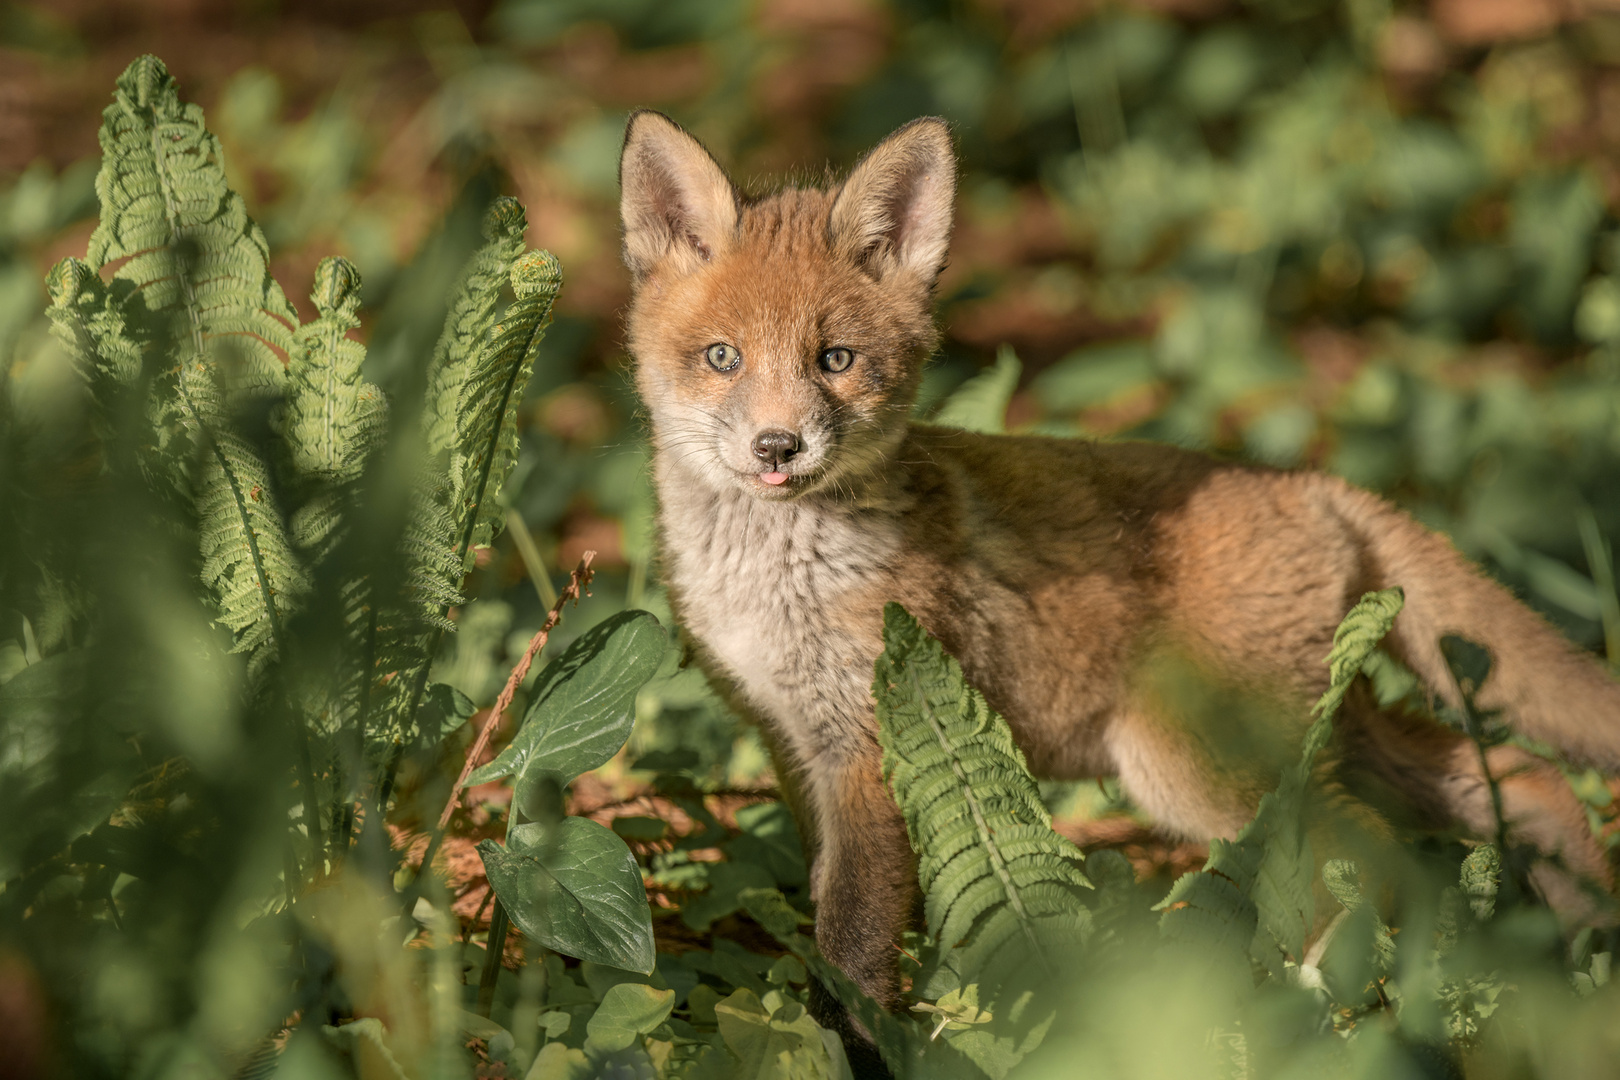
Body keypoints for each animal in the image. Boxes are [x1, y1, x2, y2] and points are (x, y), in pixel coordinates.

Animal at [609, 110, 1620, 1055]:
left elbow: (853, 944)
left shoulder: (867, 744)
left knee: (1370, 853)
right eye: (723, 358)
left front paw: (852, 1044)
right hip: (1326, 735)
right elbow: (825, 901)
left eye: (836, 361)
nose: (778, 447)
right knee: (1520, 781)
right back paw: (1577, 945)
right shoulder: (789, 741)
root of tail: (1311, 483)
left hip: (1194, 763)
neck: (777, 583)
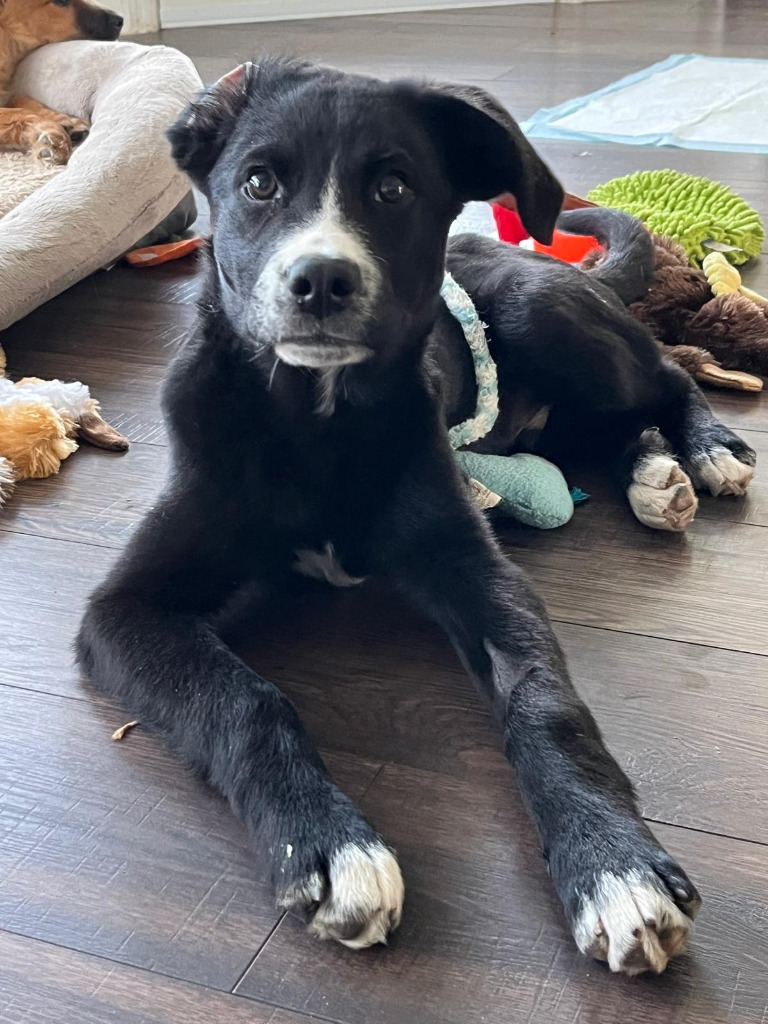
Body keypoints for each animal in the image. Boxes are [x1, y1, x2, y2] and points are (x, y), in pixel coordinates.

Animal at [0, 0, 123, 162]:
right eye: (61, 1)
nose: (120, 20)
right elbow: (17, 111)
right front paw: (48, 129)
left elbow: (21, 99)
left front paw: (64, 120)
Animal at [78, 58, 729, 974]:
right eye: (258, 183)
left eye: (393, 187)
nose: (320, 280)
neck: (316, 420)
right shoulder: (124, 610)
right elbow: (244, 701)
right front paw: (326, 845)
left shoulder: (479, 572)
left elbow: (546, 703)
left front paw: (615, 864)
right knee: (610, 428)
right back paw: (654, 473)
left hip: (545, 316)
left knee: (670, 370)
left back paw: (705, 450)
============
Work item = Omit each image and transcribe the remaining records word for word.

Your response =
Body keypoints for each animal in the image. Boxes are [x1, y1, x2, y2] and points are (x, y), in pixel coordinates.

Animal at [609, 110, 1620, 1055]:
left elbow: (853, 944)
left shoulder: (867, 744)
left knee: (1370, 853)
right eye: (723, 358)
left front paw: (852, 1044)
right hip: (1326, 735)
right elbow: (825, 901)
left eye: (836, 361)
nose: (778, 447)
right knee: (1520, 781)
right back paw: (1577, 945)
right shoulder: (789, 741)
root of tail: (1311, 483)
left hip: (1194, 763)
neck: (777, 583)
Body keypoints for each animal in the image. Boxes are [x1, y1, x2, y2] and points are (x, y), in pixel coordinates.

Animal at [0, 0, 123, 162]:
right eye: (61, 1)
nose: (120, 20)
right elbow: (17, 111)
right front paw: (48, 129)
left elbow: (21, 99)
left front paw: (64, 120)
Animal at [78, 58, 729, 974]:
right eye: (258, 183)
left eye: (393, 187)
nose: (320, 280)
neck: (316, 420)
right shoulder: (124, 610)
right elbow: (244, 701)
right front paw: (326, 845)
left shoulder: (479, 572)
left elbow: (546, 703)
left front paw: (615, 864)
right knee: (610, 428)
right back paw: (654, 473)
left hip: (545, 316)
left knee: (670, 370)
left back paw: (705, 450)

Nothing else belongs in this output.